___ Source information ___
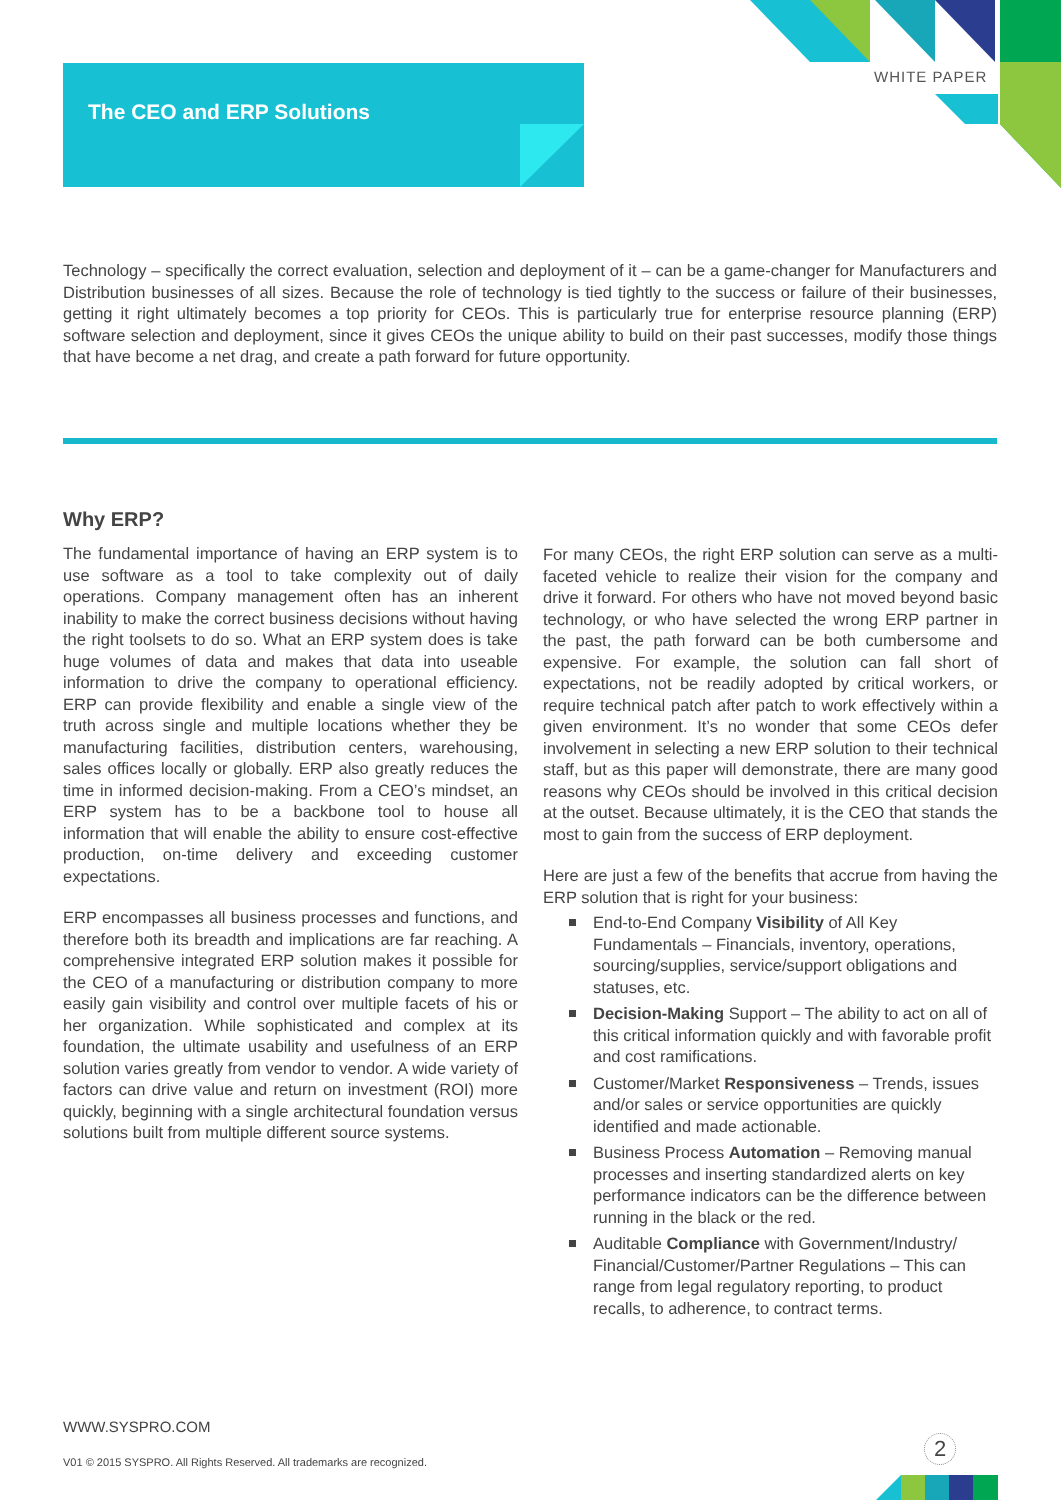The CEO and ERP Solutions
WHITE PAPER
Technology – specifically the correct evaluation, selection and deployment of it – can be a game-changer for Manufacturers and Distribution businesses of all sizes. Because the role of technology is tied tightly to the success or failure of their businesses, getting it right ultimately becomes a top priority for CEOs. This is particularly true for enterprise resource planning (ERP) software selection and deployment, since it gives CEOs the unique ability to build on their past successes, modify those things that have become a net drag, and create a path forward for future opportunity.
Why ERP?
The fundamental importance of having an ERP system is to use software as a tool to take complexity out of daily operations. Company management often has an inherent inability to make the correct business decisions without having the right toolsets to do so. What an ERP system does is take huge volumes of data and makes that data into useable information to drive the company to operational efficiency. ERP can provide flexibility and enable a single view of the truth across single and multiple locations whether they be manufacturing facilities, distribution centers, warehousing, sales offices locally or globally. ERP also greatly reduces the time in informed decision-making. From a CEO’s mindset, an ERP system has to be a backbone tool to house all information that will enable the ability to ensure cost-effective production, on-time delivery and exceeding customer expectations.
ERP encompasses all business processes and functions, and therefore both its breadth and implications are far reaching. A comprehensive integrated ERP solution makes it possible for the CEO of a manufacturing or distribution company to more easily gain visibility and control over multiple facets of his or her organization. While sophisticated and complex at its foundation, the ultimate usability and usefulness of an ERP solution varies greatly from vendor to vendor. A wide variety of factors can drive value and return on investment (ROI) more quickly, beginning with a single architectural foundation versus solutions built from multiple different source systems.
For many CEOs, the right ERP solution can serve as a multi-faceted vehicle to realize their vision for the company and drive it forward. For others who have not moved beyond basic technology, or who have selected the wrong ERP partner in the past, the path forward can be both cumbersome and expensive. For example, the solution can fall short of expectations, not be readily adopted by critical workers, or require technical patch after patch to work effectively within a given environment. It’s no wonder that some CEOs defer involvement in selecting a new ERP solution to their technical staff, but as this paper will demonstrate, there are many good reasons why CEOs should be involved in this critical decision at the outset. Because ultimately, it is the CEO that stands the most to gain from the success of ERP deployment.
Here are just a few of the benefits that accrue from having the ERP solution that is right for your business:
End-to-End Company Visibility of All Key Fundamentals – Financials, inventory, operations, sourcing/supplies, service/support obligations and statuses, etc.
Decision-Making Support – The ability to act on all of this critical information quickly and with favorable profit and cost ramifications.
Customer/Market Responsiveness – Trends, issues and/or sales or service opportunities are quickly identified and made actionable.
Business Process Automation – Removing manual processes and inserting standardized alerts on key performance indicators can be the difference between running in the black or the red.
Auditable Compliance with Government/Industry/ Financial/Customer/Partner Regulations – This can range from legal regulatory reporting, to product recalls, to adherence, to contract terms.
WWW.SYSPRO.COM
2
V01 © 2015 SYSPRO. All Rights Reserved. All trademarks are recognized.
___
Assignment: Copy all the material word for word, minus its pictures.

Worked solution:
The CEO and ERP Solutions
WHITE PAPER
Technology – specifically the correct evaluation, selection and deployment of it – can be a game-changer for Manufacturers and Distribution businesses of all sizes. Because the role of technology is tied tightly to the success or failure of their businesses, getting it right ultimately becomes a top priority for CEOs. This is particularly true for enterprise resource planning (ERP) software selection and deployment, since it gives CEOs the unique ability to build on their past successes, modify those things that have become a net drag, and create a path forward for future opportunity.
Why ERP?
The fundamental importance of having an ERP system is to use software as a tool to take complexity out of daily operations. Company management often has an inherent inability to make the correct business decisions without having the right toolsets to do so. What an ERP system does is take huge volumes of data and makes that data into useable information to drive the company to operational efficiency. ERP can provide flexibility and enable a single view of the truth across single and multiple locations whether they be manufacturing facilities, distribution centers, warehousing, sales offices locally or globally. ERP also greatly reduces the time in informed decision-making. From a CEO’s mindset, an ERP system has to be a backbone tool to house all information that will enable the ability to ensure cost-effective production, on-time delivery and exceeding customer expectations.
ERP encompasses all business processes and functions, and therefore both its breadth and implications are far reaching. A comprehensive integrated ERP solution makes it possible for the CEO of a manufacturing or distribution company to more easily gain visibility and control over multiple facets of his or her organization. While sophisticated and complex at its foundation, the ultimate usability and usefulness of an ERP solution varies greatly from vendor to vendor. A wide variety of factors can drive value and return on investment (ROI) more quickly, beginning with a single architectural foundation versus solutions built from multiple different source systems.
For many CEOs, the right ERP solution can serve as a multi-faceted vehicle to realize their vision for the company and drive it forward. For others who have not moved beyond basic technology, or who have selected the wrong ERP partner in the past, the path forward can be both cumbersome and expensive. For example, the solution can fall short of expectations, not be readily adopted by critical workers, or require technical patch after patch to work effectively within a given environment. It’s no wonder that some CEOs defer involvement in selecting a new ERP solution to their technical staff, but as this paper will demonstrate, there are many good reasons why CEOs should be involved in this critical decision at the outset. Because ultimately, it is the CEO that stands the most to gain from the success of ERP deployment.
Here are just a few of the benefits that accrue from having the ERP solution that is right for your business:
End-to-End Company Visibility of All Key Fundamentals – Financials, inventory, operations, sourcing/supplies, service/support obligations and statuses, etc.
Decision-Making Support – The ability to act on all of this critical information quickly and with favorable profit and cost ramifications.
Customer/Market Responsiveness – Trends, issues and/or sales or service opportunities are quickly identified and made actionable.
Business Process Automation – Removing manual processes and inserting standardized alerts on key performance indicators can be the difference between running in the black or the red.
Auditable Compliance with Government/Industry/ Financial/Customer/Partner Regulations – This can range from legal regulatory reporting, to product recalls, to adherence, to contract terms.
WWW.SYSPRO.COM
2
V01 © 2015 SYSPRO. All Rights Reserved. All trademarks are recognized.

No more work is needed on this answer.